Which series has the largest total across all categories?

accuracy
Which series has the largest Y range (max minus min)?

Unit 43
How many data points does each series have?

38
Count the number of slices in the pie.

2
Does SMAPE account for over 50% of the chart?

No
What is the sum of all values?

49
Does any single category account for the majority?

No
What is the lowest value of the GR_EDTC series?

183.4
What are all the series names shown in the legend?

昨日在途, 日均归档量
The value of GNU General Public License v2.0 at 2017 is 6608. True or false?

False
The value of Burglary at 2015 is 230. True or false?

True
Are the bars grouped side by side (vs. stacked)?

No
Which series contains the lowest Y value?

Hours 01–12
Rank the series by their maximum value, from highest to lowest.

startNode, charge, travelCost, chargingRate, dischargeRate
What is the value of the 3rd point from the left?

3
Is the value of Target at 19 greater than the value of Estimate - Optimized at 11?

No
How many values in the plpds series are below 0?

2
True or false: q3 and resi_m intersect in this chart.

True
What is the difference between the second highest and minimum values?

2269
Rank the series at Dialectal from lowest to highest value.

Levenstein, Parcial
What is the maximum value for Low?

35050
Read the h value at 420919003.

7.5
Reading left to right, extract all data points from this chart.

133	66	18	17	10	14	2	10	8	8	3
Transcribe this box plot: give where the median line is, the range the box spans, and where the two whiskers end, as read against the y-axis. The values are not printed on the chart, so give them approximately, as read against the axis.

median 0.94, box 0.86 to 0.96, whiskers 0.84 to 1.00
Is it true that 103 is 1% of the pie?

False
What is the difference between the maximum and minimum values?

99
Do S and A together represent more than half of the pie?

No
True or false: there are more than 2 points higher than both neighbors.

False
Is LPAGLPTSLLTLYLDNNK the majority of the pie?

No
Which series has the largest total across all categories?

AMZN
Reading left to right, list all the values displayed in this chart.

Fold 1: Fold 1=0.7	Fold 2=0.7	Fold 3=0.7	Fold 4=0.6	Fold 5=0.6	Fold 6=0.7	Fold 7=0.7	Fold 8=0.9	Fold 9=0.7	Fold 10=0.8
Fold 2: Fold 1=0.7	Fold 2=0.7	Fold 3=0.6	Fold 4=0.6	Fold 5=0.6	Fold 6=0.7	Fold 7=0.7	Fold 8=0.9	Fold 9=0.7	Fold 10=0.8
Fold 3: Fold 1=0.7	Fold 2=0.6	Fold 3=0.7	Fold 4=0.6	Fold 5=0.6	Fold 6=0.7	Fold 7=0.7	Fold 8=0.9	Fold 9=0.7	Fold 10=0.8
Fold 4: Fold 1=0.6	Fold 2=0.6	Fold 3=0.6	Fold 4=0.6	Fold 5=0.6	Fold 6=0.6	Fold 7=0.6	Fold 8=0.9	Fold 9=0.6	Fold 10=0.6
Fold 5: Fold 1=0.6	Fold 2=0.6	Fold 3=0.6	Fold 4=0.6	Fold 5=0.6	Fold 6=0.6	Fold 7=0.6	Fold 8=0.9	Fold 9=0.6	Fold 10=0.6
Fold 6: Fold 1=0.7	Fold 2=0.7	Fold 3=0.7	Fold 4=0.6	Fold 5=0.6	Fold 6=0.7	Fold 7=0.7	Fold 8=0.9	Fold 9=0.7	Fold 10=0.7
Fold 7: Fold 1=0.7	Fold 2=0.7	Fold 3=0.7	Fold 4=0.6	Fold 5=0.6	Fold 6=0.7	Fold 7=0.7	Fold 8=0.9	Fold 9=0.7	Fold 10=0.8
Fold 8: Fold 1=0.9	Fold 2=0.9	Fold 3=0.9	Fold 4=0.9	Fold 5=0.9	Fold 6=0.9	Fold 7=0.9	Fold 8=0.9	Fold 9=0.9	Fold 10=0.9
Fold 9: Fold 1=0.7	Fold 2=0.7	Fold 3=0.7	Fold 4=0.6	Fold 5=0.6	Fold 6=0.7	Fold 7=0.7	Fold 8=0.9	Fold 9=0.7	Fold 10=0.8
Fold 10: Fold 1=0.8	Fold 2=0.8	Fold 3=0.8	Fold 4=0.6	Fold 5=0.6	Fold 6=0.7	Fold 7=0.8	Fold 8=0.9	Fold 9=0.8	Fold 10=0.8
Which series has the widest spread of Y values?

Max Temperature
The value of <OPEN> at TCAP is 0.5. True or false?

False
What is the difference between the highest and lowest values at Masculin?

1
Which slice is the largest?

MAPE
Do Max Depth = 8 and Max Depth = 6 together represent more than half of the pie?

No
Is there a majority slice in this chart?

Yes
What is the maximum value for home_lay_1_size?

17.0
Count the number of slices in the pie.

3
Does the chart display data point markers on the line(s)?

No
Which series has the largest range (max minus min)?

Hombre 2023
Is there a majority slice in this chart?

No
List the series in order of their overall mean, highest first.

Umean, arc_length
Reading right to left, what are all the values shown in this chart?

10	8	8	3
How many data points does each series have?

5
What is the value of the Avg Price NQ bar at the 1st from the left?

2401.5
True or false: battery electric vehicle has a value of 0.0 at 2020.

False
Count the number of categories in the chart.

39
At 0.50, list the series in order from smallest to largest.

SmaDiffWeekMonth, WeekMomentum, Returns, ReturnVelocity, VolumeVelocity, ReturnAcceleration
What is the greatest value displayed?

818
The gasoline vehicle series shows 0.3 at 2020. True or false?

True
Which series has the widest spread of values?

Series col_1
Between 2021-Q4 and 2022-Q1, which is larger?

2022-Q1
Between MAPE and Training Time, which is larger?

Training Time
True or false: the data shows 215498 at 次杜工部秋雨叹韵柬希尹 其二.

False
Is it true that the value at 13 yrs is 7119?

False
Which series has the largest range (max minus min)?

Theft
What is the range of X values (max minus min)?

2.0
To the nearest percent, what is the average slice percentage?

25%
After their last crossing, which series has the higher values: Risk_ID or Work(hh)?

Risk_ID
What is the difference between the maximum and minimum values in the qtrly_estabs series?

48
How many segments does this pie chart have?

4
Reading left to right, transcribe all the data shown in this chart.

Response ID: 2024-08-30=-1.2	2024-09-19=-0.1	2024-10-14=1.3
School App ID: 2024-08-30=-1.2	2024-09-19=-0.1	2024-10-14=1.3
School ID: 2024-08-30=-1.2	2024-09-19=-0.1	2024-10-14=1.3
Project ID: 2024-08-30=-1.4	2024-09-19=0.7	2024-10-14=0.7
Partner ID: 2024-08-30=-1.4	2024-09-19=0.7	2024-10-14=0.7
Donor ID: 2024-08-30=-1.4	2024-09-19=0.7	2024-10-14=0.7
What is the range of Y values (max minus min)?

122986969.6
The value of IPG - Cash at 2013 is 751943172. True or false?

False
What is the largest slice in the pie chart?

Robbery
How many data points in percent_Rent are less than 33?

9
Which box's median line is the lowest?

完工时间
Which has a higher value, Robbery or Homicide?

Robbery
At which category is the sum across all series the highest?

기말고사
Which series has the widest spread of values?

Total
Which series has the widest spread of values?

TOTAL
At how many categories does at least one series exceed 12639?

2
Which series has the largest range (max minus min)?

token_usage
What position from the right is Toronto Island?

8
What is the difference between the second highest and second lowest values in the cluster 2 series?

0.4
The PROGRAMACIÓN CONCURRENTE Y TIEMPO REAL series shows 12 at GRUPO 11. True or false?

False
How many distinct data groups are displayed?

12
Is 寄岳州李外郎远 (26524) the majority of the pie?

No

• • • • •

◆ ASSIGNMENT: Rewrite the entries from the start through the line containing "Transcribe this box", inclusive, with "series" replaced by "data series" and everything else left as it stands.

◆ COMPLETED TASK:
Which data series has the largest total across all categories?

accuracy
Which data series has the largest Y range (max minus min)?

Unit 43
How many data points does each data series have?

38
Count the number of slices in the pie.

2
Does SMAPE account for over 50% of the chart?

No
What is the sum of all values?

49
Does any single category account for the majority?

No
What is the lowest value of the GR_EDTC data series?

183.4
What are all the data series names shown in the legend?

昨日在途, 日均归档量
The value of GNU General Public License v2.0 at 2017 is 6608. True or false?

False
The value of Burglary at 2015 is 230. True or false?

True
Are the bars grouped side by side (vs. stacked)?

No
Which data series contains the lowest Y value?

Hours 01–12
Rank the data series by their maximum value, from highest to lowest.

startNode, charge, travelCost, chargingRate, dischargeRate
What is the value of the 3rd point from the left?

3
Is the value of Target at 19 greater than the value of Estimate - Optimized at 11?

No
How many values in the plpds data series are below 0?

2
True or false: q3 and resi_m intersect in this chart.

True
What is the difference between the second highest and minimum values?

2269
Rank the data series at Dialectal from lowest to highest value.

Levenstein, Parcial
What is the maximum value for Low?

35050
Read the h value at 420919003.

7.5
Reading left to right, extract all data points from this chart.

133	66	18	17	10	14	2	10	8	8	3
Transcribe this box plot: give where the median line is, the range the box spans, and where the two whiskers end, as read against the y-axis. The values are not printed on the chart, so give them approximately, as read against the axis.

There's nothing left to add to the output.